Rubric for open-ended tasks
For writing and analysis tasks where there is no right answer, we score against a four-point rubric:
- Faithfulness. Does the output actually match the source / prompt? Count hallucinations, not vibes.
- Structure. Does the output follow the requested shape? (Length, format, label discipline.)
- Voice. Does it read like what was asked for, or does it read like "AI"?
- Hard errors. Count of objectively wrong factual claims.
Each output gets numbered. Raw outputs are linked. You are free to disagree with our scoring — the data is public.
What we report
Every comparison post includes:
- Models tested, with version pins.
- Date of the run.
- Task batteries and prompts, linked.
- Per-task scores, with the rubric where applicable.
- A short editorial verdict, marked as opinion.
- Caveats — what we did not test, what surprised us, where we doubt our own scoring.
If the verdict and the numbers disagree, we say so.
What we do not do
- No leaderboards across all tasks.
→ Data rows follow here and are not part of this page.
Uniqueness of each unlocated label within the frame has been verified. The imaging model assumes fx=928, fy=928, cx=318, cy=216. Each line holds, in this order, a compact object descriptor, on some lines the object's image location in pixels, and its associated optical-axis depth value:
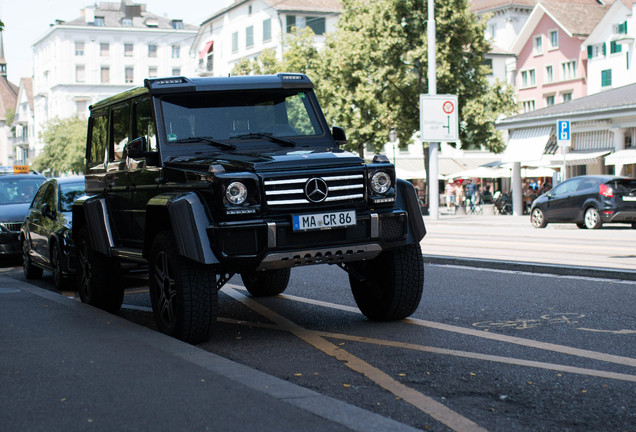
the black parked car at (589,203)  25.06
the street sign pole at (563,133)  26.97
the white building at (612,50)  61.84
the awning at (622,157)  34.09
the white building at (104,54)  114.62
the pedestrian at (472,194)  43.81
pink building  66.56
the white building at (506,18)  81.75
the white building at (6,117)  147.25
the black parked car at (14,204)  16.88
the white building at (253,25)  73.31
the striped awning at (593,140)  36.00
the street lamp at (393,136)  42.65
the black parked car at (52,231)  12.02
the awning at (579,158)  36.38
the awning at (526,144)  38.72
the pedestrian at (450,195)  50.59
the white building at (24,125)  130.62
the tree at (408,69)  42.16
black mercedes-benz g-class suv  6.88
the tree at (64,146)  82.75
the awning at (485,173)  48.03
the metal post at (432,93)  32.75
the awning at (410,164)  73.19
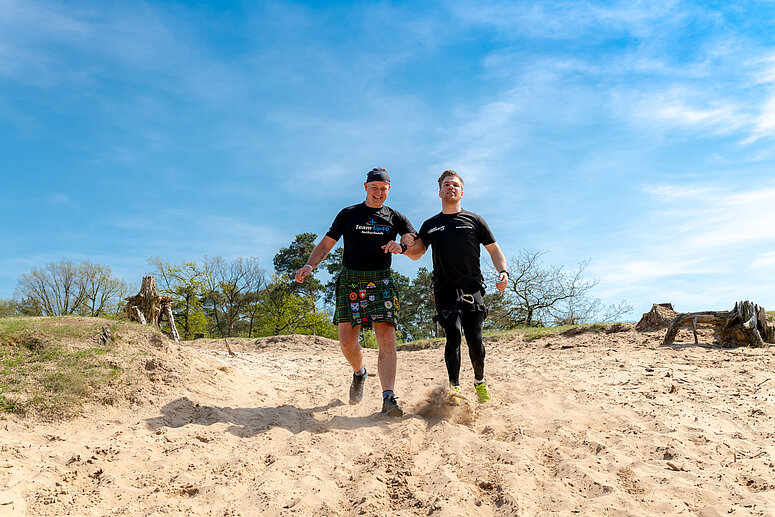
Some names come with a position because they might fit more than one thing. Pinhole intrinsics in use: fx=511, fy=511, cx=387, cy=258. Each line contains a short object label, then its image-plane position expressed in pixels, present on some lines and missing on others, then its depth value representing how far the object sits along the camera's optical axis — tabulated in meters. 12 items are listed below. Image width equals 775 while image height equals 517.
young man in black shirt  5.20
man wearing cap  5.24
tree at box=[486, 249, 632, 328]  24.86
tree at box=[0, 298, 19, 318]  30.65
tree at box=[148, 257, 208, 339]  30.36
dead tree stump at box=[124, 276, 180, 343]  9.30
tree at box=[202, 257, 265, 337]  34.06
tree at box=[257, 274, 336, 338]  32.25
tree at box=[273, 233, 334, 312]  35.69
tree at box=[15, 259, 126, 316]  28.51
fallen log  9.35
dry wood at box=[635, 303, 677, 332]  11.62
Aggregate scores hide what matters. Each task has its own table.
- No "best model" headlines. "Best for what" is the question; the headline reflects the task.
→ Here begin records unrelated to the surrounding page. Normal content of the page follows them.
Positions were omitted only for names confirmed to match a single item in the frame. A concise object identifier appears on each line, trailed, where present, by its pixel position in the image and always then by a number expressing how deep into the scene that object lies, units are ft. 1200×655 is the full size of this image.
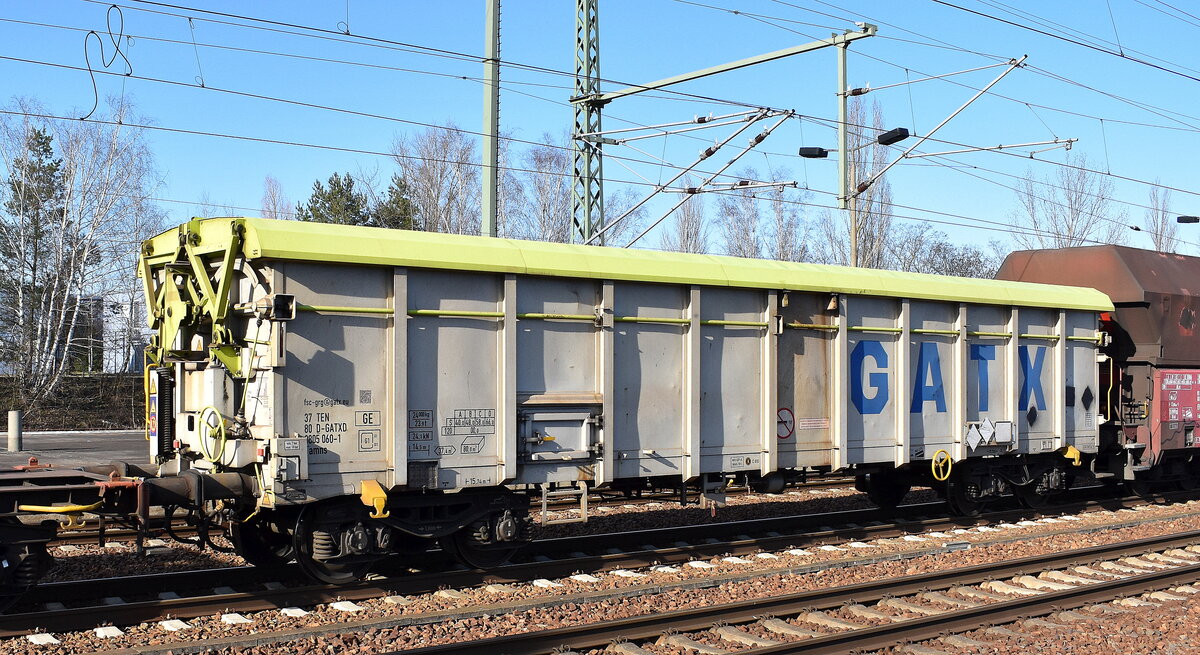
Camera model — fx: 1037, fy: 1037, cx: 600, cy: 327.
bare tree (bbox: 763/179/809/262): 176.45
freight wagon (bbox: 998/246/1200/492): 49.75
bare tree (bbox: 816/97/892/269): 144.87
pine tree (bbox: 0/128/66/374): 113.39
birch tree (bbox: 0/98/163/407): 112.06
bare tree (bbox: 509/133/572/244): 158.51
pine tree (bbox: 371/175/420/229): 150.30
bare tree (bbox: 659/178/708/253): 176.04
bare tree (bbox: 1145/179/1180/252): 185.92
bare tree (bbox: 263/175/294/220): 178.91
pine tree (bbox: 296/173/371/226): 151.74
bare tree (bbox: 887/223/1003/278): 232.22
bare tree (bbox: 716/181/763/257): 180.65
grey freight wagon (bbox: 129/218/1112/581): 28.66
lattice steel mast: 59.83
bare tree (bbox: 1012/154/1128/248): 173.78
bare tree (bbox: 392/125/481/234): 151.12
- No undated snapshots. Every benchmark article carries an "as of" line. Old snapshots stay live; they are not silently updated.
- No paid placement. Nothing in our methodology gives any model a structural advantage. If a vendor sent us hardware, we would say so.
Why this approach beats vibes
Vibe-ranking models is fun and worthless. Standardized benchmarks are rigorous and misleading. The middle path — small disclosed task batteries with fixed parameters and a visible rubric — is what actual engineers do when they are picking a model for a project. We just write it down.